▸ REQUIRED ACTION
Would you rewrite the entries from their first line through the line containing "تدريس اللغة الإنجليزية", both included, replacing "POUR" with "PAR" and leaving everything else unchanged?

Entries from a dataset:

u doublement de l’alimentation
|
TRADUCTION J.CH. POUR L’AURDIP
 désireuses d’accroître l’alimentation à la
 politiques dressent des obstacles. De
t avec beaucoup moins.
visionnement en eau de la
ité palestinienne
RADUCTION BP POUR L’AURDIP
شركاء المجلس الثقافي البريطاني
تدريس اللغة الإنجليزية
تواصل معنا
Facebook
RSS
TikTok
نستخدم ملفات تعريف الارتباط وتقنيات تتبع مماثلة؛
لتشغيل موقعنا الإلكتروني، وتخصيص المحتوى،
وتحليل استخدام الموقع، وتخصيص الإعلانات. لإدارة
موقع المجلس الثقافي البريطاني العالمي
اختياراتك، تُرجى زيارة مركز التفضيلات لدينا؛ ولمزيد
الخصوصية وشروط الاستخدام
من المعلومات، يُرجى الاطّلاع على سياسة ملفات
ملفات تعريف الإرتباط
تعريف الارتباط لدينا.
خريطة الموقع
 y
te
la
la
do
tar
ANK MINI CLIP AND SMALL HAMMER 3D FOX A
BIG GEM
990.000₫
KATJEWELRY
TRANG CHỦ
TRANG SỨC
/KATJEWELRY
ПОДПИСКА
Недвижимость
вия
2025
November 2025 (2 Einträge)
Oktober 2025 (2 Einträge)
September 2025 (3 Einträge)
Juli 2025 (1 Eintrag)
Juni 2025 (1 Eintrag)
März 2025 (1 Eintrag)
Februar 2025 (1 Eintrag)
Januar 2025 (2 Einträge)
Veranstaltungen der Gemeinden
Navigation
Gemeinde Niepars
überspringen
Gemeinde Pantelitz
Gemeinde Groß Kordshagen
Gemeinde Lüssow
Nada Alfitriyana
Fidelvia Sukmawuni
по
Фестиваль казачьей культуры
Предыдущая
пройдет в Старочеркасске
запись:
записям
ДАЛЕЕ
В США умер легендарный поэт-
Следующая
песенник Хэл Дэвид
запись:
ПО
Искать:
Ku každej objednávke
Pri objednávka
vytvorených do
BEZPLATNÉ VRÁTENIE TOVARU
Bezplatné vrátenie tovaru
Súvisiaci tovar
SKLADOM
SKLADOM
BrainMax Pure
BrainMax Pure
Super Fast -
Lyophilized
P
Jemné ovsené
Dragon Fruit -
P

▸ EXERCISE SOLUTION
u doublement de l’alimentation
|
TRADUCTION J.CH. PAR L’AURDIP
 désireuses d’accroître l’alimentation à la
 politiques dressent des obstacles. De
t avec beaucoup moins.
visionnement en eau de la
ité palestinienne
RADUCTION BP PAR L’AURDIP
شركاء المجلس الثقافي البريطاني
تدريس اللغة الإنجليزية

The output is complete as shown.